The STARZ cable network is bringing us new original programming tonight with the first installment of their controversial series, "Spartacus: Blood and Sand" and I would like share with you the USA TODAY review by Robert Bianco.
They got the Blood part right. They just left out the rest of the body parts Starz throws at you.
A heady mix of 300-style graphic violence and "Debbie Does Rome" soft-core porn, "Spartacus: Blood and Sand" is proof of TV's ever-expanding boundaries and ever-plummeting tastes. You've never seen anything quite like it on TV and, with luck, will never again anytime soon — not because it's terrible but because once is surely enough.
If you've seen 300, you'll immediately recognize the highly stylized look of this adventure hour in which everything, other than the people and the sets, is created on a green screen.
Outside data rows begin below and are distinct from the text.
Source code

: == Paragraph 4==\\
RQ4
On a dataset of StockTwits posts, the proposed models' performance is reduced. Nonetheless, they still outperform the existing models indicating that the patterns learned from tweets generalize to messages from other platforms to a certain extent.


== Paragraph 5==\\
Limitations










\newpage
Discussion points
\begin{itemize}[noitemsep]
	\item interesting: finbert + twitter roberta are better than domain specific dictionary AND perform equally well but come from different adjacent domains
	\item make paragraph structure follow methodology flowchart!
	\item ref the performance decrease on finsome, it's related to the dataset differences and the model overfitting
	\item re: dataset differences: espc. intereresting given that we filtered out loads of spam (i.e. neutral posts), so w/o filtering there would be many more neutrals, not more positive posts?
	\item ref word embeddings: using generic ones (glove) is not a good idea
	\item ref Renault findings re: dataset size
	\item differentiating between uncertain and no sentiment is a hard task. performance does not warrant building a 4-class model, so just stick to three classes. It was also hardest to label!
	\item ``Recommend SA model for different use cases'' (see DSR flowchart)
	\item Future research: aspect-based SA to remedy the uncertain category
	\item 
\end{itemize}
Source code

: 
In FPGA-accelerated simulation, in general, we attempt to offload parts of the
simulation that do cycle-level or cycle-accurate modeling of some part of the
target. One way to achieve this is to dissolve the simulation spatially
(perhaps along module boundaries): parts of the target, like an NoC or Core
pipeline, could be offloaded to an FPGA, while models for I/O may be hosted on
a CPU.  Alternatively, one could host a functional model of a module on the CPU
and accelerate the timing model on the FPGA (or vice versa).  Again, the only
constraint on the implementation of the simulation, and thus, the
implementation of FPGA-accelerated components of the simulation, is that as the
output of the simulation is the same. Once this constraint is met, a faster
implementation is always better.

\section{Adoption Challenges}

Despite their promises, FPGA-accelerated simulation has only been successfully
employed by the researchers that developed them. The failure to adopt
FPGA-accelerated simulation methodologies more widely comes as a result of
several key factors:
That allows both for the weirdly colored landscapes and — most often — for the fountains of bizarrely behaving blood. It can't just spurt; it has to shoot out, freeze in midair and then splatter, drenching everything in its path.
You have to marvel not just at its flow but also at the Romans' incredible ability to produce it. Spartacus alone has a sword that can cut off two legs with a single swipe. That's a technology lost to time.
Sex, however, is ever with us, and ever with Spartacus. Man on woman, woman on woman, man on man, full frontal nudity of both varieties (though, in typical fashion, more female than male); Spartacus offers up the full array, early and often. It even features ancient-world fluffers, which is probably a first.
There is a story buried underneath the breasts, blood and obscenities, but it doesn't much matter. Still, for those unfamiliar with the basic outlines from history class or the classic Hollywood epic, Spartacus (Andy Whitfield) is a warrior betrayed, enslaved and separated from his wife by the Romans in the end days of the Republic.
Sold to a gladiator camp run by Batiatus (John Hannah) and his wife, Lucretia (Lucy Lawless), Spartacus must learn to persevere so that he can someday, a few seasons from now, organize the slave revolt that shakes Rome to its core.
Though it's loosely based on real events, you would not want your children to get their history lessons (or any other lessons) here. You could point out that the Romans were no more violent than other ancient peoples and were less licentious than some (we don't get the term "Roman virtues" for nothing), but you would be wasting your time. Spartacus is a brutal, ugly graphic novel come to life, not life itself.
Still, there's no denying that Spartacus does what it sets out to do fairly well — and in a way that doesn't duplicate anything else now on TV. Were it broadcast free over the air where children might find it, one might blanch, but that's not the case. You have to pay to watch Starz, which means it's up to you to decide who watches it. Enter at your own risk. And watch out for those swords.
"Spartacus: Blood and Sand" will be televised tonight at 10:00 pm (ET) on STARZ.